“Only a mother knows what her children want,” Jayalalithaa Jayaram said in her aggressive campaign speeches this month as Tamil Nadu arguably saw its most bitterly fought state assembly elections yet.
The children have spoken as unseasonal rains and an unforeseen victory visit Chennai.
While social media memes may poke fun at the AIADMK supremo for her larger-than-life image as ‘Amma’ of the state’s citizens, that she looms as a royal mother figure for her subjects is now a statistical fact.
Details of the verdict will tell us if she was aided by the idiosyncrasies of the parliamentary system of elections in which multi-cornered contests throw up significant minorities as clear winners, but early indications clarify one thing: It is the triumph of her personality.
Jayalalithaa is the woman who downed a 92-year-old Karunanidhi’s cadre-based party and its overarching media machinery with moves that checkmated the Dravida Munnetra Kazhagam and its allies, including the Sonia Gandhi-led Congress.
Clues to her victory may lie in three factors – inspired populism to woo the young, plans to court farmers and an overall positive agenda that countered DMK’s substantially negative rants against her.
She replaced food ‘mixies’ that earlier wooed housewives with subsidies for mopeds and scooties for young women. She also promised reimbursement of education loans for students and offered free electricity of 100 units every two months, probably stealing an idea or two from Delhi’s chief minister Arvind Kejriwal and his Aam Aadmi Party.
The chief minister announced a waiver of farm loans estimated at Rs 40,000 crore over five years, living up to the image of one who cleverly stitched together women and farmers as vote banks in a state where historically caste calculations have ruled. At the same time, her alliance with movie star R Sarathkumar’s Samathuva Makkal Katchi (People’s Party for Equality) must have helped her score with his Nadar community while her close friend Sasikala has been associated with the Thevars. Both communities are influential in the southern districts of Tamil Nadu.

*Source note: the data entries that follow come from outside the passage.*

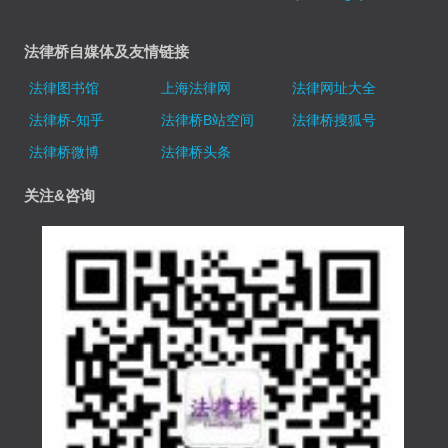
法律桥自媒体及友情链接
法律图书馆
上海法律网
法律网址大全
法律桥-知乎
法律桥B站空间
法律桥搜狐号
法律桥微博
法律桥头条
关注&咨询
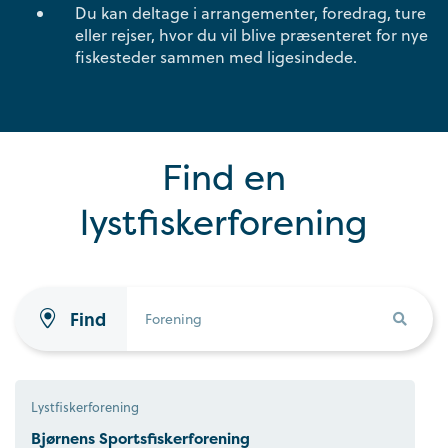
Du kan deltage i arrangementer, foredrag, ture
eller rejser, hvor du vil blive præsenteret for nye
fiskesteder sammen med ligesindede.
Find en
lystfiskerforening
Find
Lystfiskerforening
Bjørnens Sportsfiskerforening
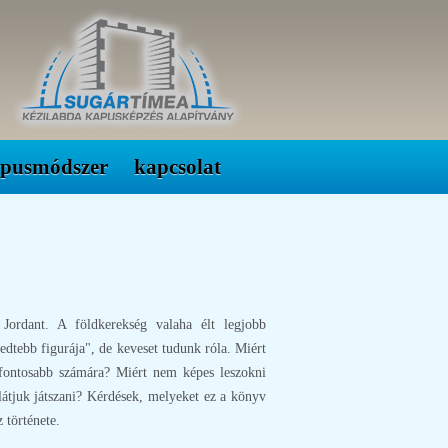
apusmódszer
kapcsolat
ordant. A földkerekség valaha élt legjobb
edtebb figurája", de keveset tudunk róla. Miért
 fontosabb számára? Miért nem képes leszokni
látjuk játszani? Kérdések, melyeket ez a könyv
 története.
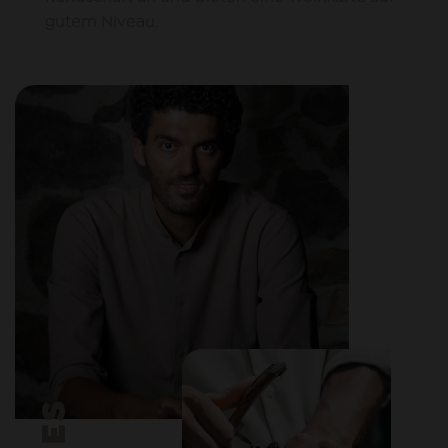
gutem Niveau.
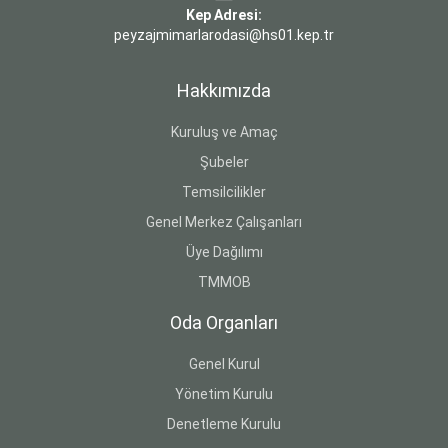
Kep Adresi:
peyzajmimarlarodasi@hs01.kep.tr
Hakkımızda
Kuruluş ve Amaç
Şubeler
Temsilcilikler
Genel Merkez Çalışanları
Üye Dağılımı
TMMOB
Oda Organları
Genel Kurul
Yönetim Kurulu
Denetleme Kurulu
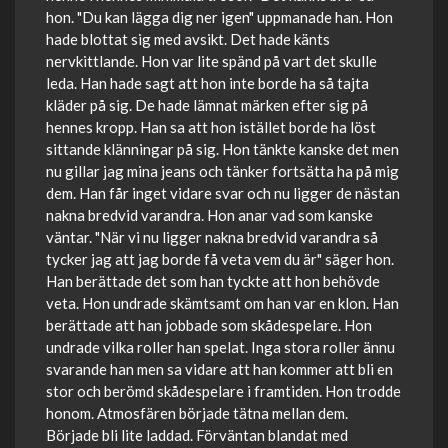
hon. "Du kan lägga dig ner igen" uppmanade han. Hon
hade blottat sig med avsikt. Det hade känts
nervkittlande. Hon var lite spänd på vart det skulle
leda. Han hade sagt att hon inte borde ha så tajta
kläder på sig. De hade lämnat märken efter sig på
hennes kropp. Han sa att hon istället borde ha löst
sittande klänningar på sig. Hon tänkte kanske det men
nu gillar jag mina jeans och tänker fortsätta ha på mig
dem. Han får inget vidare svar och nu ligger de nästan
nakna bredvid varandra. Hon anar vad som kanske
väntar. "När vi nu ligger nakna bredvid varandra så
tycker jag att jag borde få veta vem du är" säger hon.
Han berättade det som han tyckte att hon behövde
veta. Hon undrade skämtsamt om han var en klon. Han
berättade att han jobbade som skådespelare. Hon
undrade vilka roller han spelat. Inga stora roller ännu
svarande han men sa vidare att han kommer att bli en
stor och berömd skådespelare i framtiden. Hon trodde
honom. Atmosfären började tätna mellan dem.
Började bli lite laddad. Förväntan blandat med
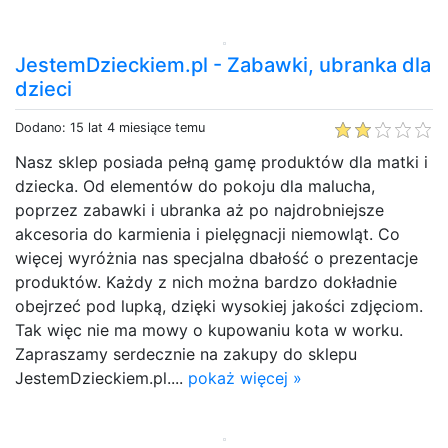
JestemDzieckiem.pl - Zabawki, ubranka dla
dzieci
Dodano: 15 lat 4 miesiące temu
Nasz sklep posiada pełną gamę produktów dla matki i
dziecka. Od elementów do pokoju dla malucha,
poprzez zabawki i ubranka aż po najdrobniejsze
akcesoria do karmienia i pielęgnacji niemowląt. Co
więcej wyróżnia nas specjalna dbałość o prezentacje
produktów. Każdy z nich można bardzo dokładnie
obejrzeć pod lupką, dzięki wysokiej jakości zdjęciom.
Tak więc nie ma mowy o kupowaniu kota w worku.
Zapraszamy serdecznie na zakupy do sklepu
JestemDzieckiem.pl....
pokaż więcej »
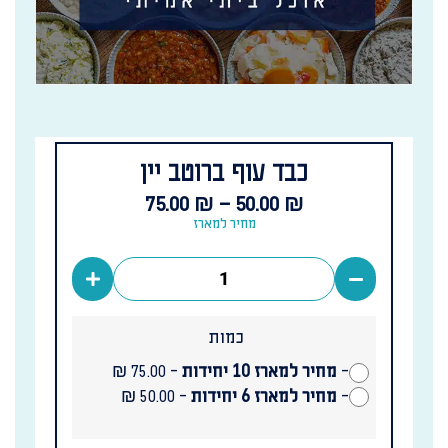
כבד עוף ברוטב יין
75.00
₪
–
50.00
₪
מחיר למארז
כמות
-
מחיר למארז 10 יחידות
-
₪
75.00
-
מחיר למארז 6 יחידות
-
₪
50.00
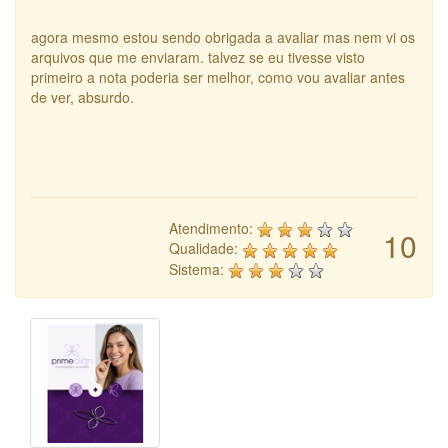
agora mesmo estou sendo obrigada a avaliar mas nem vi os
arquivos que me enviaram. talvez se eu tivesse visto
primeiro a nota poderia ser melhor, como vou avaliar antes
de ver, absurdo.
Atendimento:
10
Qualidade:
Sistema:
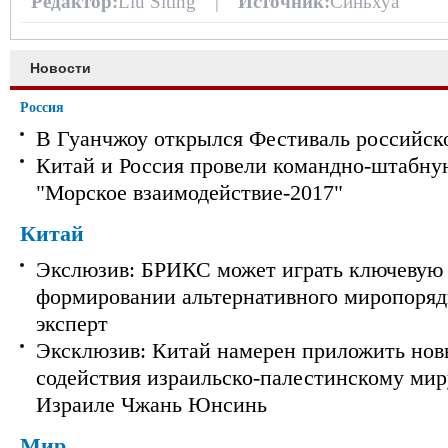
Редактор:
Liu Siting |
Источник:
Синьхуа
Новости
Россия
В Гуанчжоу открылся Фестиваль российск
Китай и Россия провели командно-штабну
"Морское взаимодействие-2017"
Китай
Экслюзив: БРИКС может играть ключевую 
формировании альтернативного миропорядк
эксперт
Эксклюзив: Китай намерен приложить нов
содействия израильско-палестинскому мир
Израиле Чжань Юнсинь
Мир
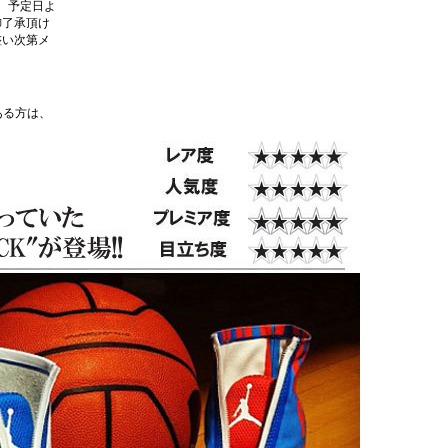
、予定日よ
御了承頂け
整い次第メ
ある方は、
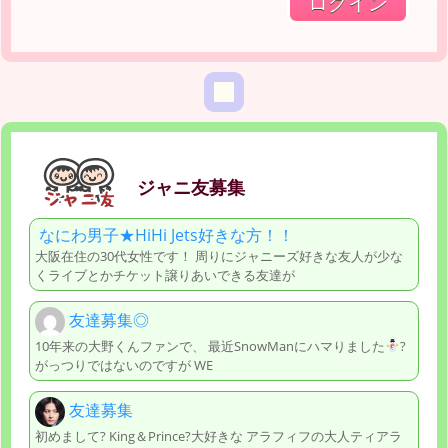
ジャニ友募集
なにわ男子★HiHi Jets好きな方！！
大阪在住の30代女性です！ 周りにジャニーズ好きな友人が少な
くライブとかチケット譲りあいできる友達が
友達募集◎
10年来の大野くんファンで、 最近SnowManにハマりました
?
がっつりではないのですが WE
友達募集
初めまして? King＆Prince?大好きな アラフィフの大人ティアラ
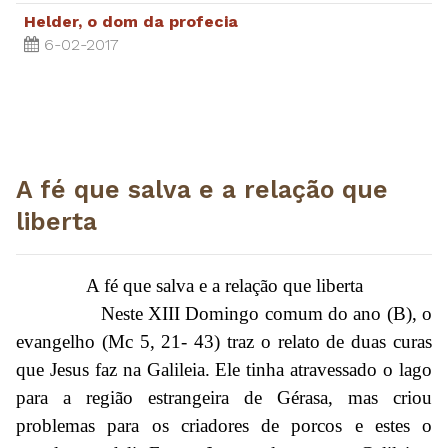
Helder, o dom da profecia
6-02-2017
A fé que salva e a relação que
liberta
A fé que salva e a relação que liberta
Neste XIII Domingo comum do ano (B), o
evangelho (Mc 5, 21- 43) traz o relato de duas curas
que Jesus faz na Galileia. Ele tinha atravessado o lago
para a região estrangeira de Gérasa, mas criou
problemas para os criadores de porcos e estes o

But, her biggest move on the electoral chessboard was perhaps her plan to phase out liquor sales in the state. Jayalalithaa had gained some notoriety for the mushrooming of state-blessed Tasmac bars, against which DMK led a popular movement. She took the wind out of the prohibitionist sails to blunt public anger.
Jayalalithaa has not only proved exit pollsters wrong but also undid the myth that high turnouts lead to defeats for incumbents, and how. About three-quarters of the voters turned up to cast their ballots.
Last but not the least, corruption charges against her including a conviction by lower courts that was overturned later do not seem to have bothered voters. Quite possibly, they saw a bigger case for corruption against the DMK, which was at the centre of the 2G spectrum scandal and led to the defeat of Congress-led UPA in the 2014 general elections.
One man who would be deeply saddened is DMK’s prince-in-waiting and Karunanidhi’s son, MK Stalin. We may well see strife within the DMK after Jayalalithaa’s return.